◆ Task details ◆
In the lines running from the start of the records through the line containing "True or false: gnomAD_non_cancer_NFE_AF", inclusive, replace every instance of "pie" with "pie chart" and leave all other text unchanged. Output only those lines.

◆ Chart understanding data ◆
◆ ◆ ◆ ◆ ◆

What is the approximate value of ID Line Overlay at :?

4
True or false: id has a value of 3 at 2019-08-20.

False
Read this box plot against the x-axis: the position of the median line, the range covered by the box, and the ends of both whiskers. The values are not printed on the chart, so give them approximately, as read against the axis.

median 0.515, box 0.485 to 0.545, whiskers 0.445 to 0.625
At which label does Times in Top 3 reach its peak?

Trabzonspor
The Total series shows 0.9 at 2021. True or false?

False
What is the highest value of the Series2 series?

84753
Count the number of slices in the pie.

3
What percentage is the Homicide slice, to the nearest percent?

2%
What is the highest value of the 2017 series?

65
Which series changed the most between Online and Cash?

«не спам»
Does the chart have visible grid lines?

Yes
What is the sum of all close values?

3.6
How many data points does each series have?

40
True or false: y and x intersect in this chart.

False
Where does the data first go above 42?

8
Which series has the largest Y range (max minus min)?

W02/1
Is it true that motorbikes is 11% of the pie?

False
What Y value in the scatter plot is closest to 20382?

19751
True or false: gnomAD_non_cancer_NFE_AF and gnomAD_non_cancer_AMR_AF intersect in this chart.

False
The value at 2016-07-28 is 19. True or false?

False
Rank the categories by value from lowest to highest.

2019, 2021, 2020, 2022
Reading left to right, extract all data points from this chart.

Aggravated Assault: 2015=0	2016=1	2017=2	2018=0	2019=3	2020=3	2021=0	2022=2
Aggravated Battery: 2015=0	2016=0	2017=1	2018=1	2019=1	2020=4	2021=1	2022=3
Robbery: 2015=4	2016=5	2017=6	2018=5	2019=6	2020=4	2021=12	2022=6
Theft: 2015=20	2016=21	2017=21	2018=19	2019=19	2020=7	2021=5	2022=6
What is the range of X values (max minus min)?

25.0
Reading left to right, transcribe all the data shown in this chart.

◆ ◆ ◆ ◆ ◆

◆ Answer to the exercise ◆
What is the approximate value of ID Line Overlay at :?

4
True or false: id has a value of 3 at 2019-08-20.

False
Read this box plot against the x-axis: the position of the median line, the range covered by the box, and the ends of both whiskers. The values are not printed on the chart, so give them approximately, as read against the axis.

median 0.515, box 0.485 to 0.545, whiskers 0.445 to 0.625
At which label does Times in Top 3 reach its peak?

Trabzonspor
The Total series shows 0.9 at 2021. True or false?

False
What is the highest value of the Series2 series?

84753
Count the number of slices in the pie chart.

3
What percentage is the Homicide slice, to the nearest percent?

2%
What is the highest value of the 2017 series?

65
Which series changed the most between Online and Cash?

«не спам»
Does the chart have visible grid lines?

Yes
What is the sum of all close values?

3.6
How many data points does each series have?

40
True or false: y and x intersect in this chart.

False
Where does the data first go above 42?

8
Which series has the largest Y range (max minus min)?

W02/1
Is it true that motorbikes is 11% of the pie chart?

False
What Y value in the scatter plot is closest to 20382?

19751
True or false: gnomAD_non_cancer_NFE_AF and gnomAD_non_cancer_AMR_AF intersect in this chart.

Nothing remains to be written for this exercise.